**Lista de tareas:**
- a) Reescribe el tramo de la crónica de búsqueda de empleo que va desde "Sin decir nada" hasta "fer, muyyyy recomendable)" y cambia "cervezas" por "vinos".
- b) Resume en dos frases, sin perder sus datos principales, el párrafo de la crónica de búsqueda de empleo que empieza por "Lo duro, de hecho".
- c) Escribe la continuación de la crónica de búsqueda de empleo a partir de su última frase.

**Texto aportado:**
..........
El desfile, o lo que aquello fuera, terminó tras cinco minutos. La guardia real desapareció con la misma impunidad con que había aparecido. Los transeúntes siguieron con sus tranquilos paseos, comentando lo guapa que estaba la duquesa de no sé dónde. El húngaro y el español, sin embargo, permanecieron parados, en silencio, conscientes de que había perdido cinco minutos vitales. Sabiendo que no merecía la pena llegar corriendo al centro de reclutamiento y perder así energías que iban a necesitar al día siguiente.
Sin decir nada más, se dieron la mano y se despidieron.
Adío.
Adío.»
Once años después, el húngaro, que había comenzado a trabajar en la fabricación de sándwiches del pret a manger, fundó su propia compañía de sándwiches, “Duck Duke”.
En la actualidad, está siendo investigado por el asesinato de todo el linaje de los duques de Cornualles.
Esa misma noche, el español se fue de cervezas con la corresponsal de la cadena COPE y descubrió un grupo de música indie que son to la caña: Malajube. (pedro, fer, muyyyy recomendable)
Por cierto, ¿a nadie más le parece terrorífico este asunto?
Voy a ponerme llorón. Es la única forma un poco científica de que las cosas te vayan bien. Ésa y el esfuerzo. Pero tampoco hay que herniarse, que aún no tengo Seguridad Social.
Lo duro, de hecho, no es encontrar un trabajo. Eso es fácil. Lo complicado es ir a buscarlo. El primer paseo del día lo he dado de casa al Starbucks y del Starbucks a casa: el application form (formulario para pedir trabajo) ha llegado destrozado por el viento y con un 80% de humedad. Siguiente paso: comprar una carpeta impermeable.
Lo importante es no venirse abajo. La burocracia irá a por ti con todas sus armas. Tú tienes las tuyas. Aún no sabes cuáles son pero existen. Es como un juego de Play Station, sólo tienes que andar por la ciudad y encontrarlas.
..........
**Datos extraídos:**
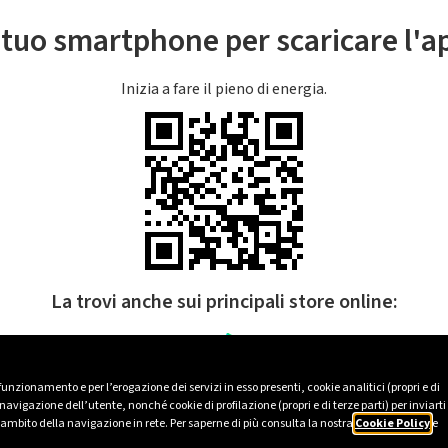
l tuo smartphone per scaricare l'
Inizia a fare il pieno di energia.
La trovi anche sui principali store online:
 funzionamento e per l’erogazione dei servizi in esso presenti, cookie analitici (propri e di
avigazione dell’utente, nonché cookie di profilazione (propri e di terze parti) per inviarti
’ambito della navigazione in rete. Per saperne di più consulta la nostra
Cookie Policy
e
..........
**Resultados por tarea:**
- a)
Sin decir nada más, se dieron la mano y se despidieron.
Adío.
Adío.»
Once años después, el húngaro, que había comenzado a trabajar en la fabricación de sándwiches del pret a manger, fundó su propia compañía de sándwiches, “Duck Duke”.
En la actualidad, está siendo investigado por el asesinato de todo el linaje de los duques de Cornualles.
Esa misma noche, el español se fue de vinos con la corresponsal de la cadena COPE y descubrió un grupo de música indie que son to la caña: Malajube. (pedro, fer, muyyyy recomendable)

- b) Encontrar trabajo es fácil; lo complicado es salir a buscarlo. En el primer trayecto, de casa al Starbucks y de vuelta, el formulario de solicitud llegó destrozado por el viento y con un 80 % de humedad, así que el siguiente paso es comprar una carpeta impermeable.

- c)
Mi día de hoy ha tenido formato de película de Charlot. Los diálogos –escasísimos- aparecían en carteles con ribetes floridos a los lados. Una cosa así:
«El español salió de casa con la casa a cuestas: su pasaporte, el documento nacional de identidad, fotografías tamaño carné, número de la seguridad social española, el contrato de alquiler de su nueva casa en Pimlico y una fotografía antigua de su madre. Todo ello fotocopiado por triplicado. Sólo quería encontrar un modo de ganarse la vida.
Llevaba rellenados todos los ‘application forms’, pues había comprendido que en aquella ciudad sólo de ‘application forms’ vivía el hombre. Había mentido un par de veces aunque, bien pensado, se trataban sólo de mentiras a medias. Y eso, en el país del que provenía, eran medias verdades. ¿Acaso no había sido camarero más de una vez en el Gandalf, el bar de su colega Panocha?
El viento y la lluvia habían maltratado su cara y su ropa pero el formulario permanecía íntegro. Así que para cuando entró en el Starbucks sus esperanzas estaban todavía intactas. Sonrió con profesionalidad y entregó el application form sin decir una palabra, pues no quería levantar sospechas de su poco británico inglés.
La camarera del Starbucks le miró de camarera a desempleado y le devolvió el formulario. “Sin National Insurance Number no podemos darte trabajo”.
“¿Dónde puedo conseguir un National Insurance Number?”, preguntó el español.
“Lo venden en los kioscos”, respondió la camarera, y soltó una risotada dirigida a su compañera de mostrador, una pelirroja que la acompañó con una leve sonrisa de compromiso.
El español salió del Starbucks y dudó si caminar contra la lluvia camino de Victoria Station o volver sobre sus pasos, con el viento a favor, y esperar en casa a que pasara el temporal y la burocracia.
Fue entonces cuando recordó que se había dejado las llaves en casa y que Ramón no volvería hasta las 5. Aunque esto es otro tema y es extradiégetico, es decir, está fuera de este cuento dickensiano.
En verdad, Victoria Station distaba sólo unos pasos. Además, el formulario del Pret a Manger no recogía ningún apartado acerca del National Insurance Number. Era un trabajo peor pagado, sin duda, pero aportaba la posibilidad de comer algún que otro sándwich cuando el encargado leía los escándalos del Times. El español se apretó la bufanda y comenzó a andar, pesado, tratando de no pensar.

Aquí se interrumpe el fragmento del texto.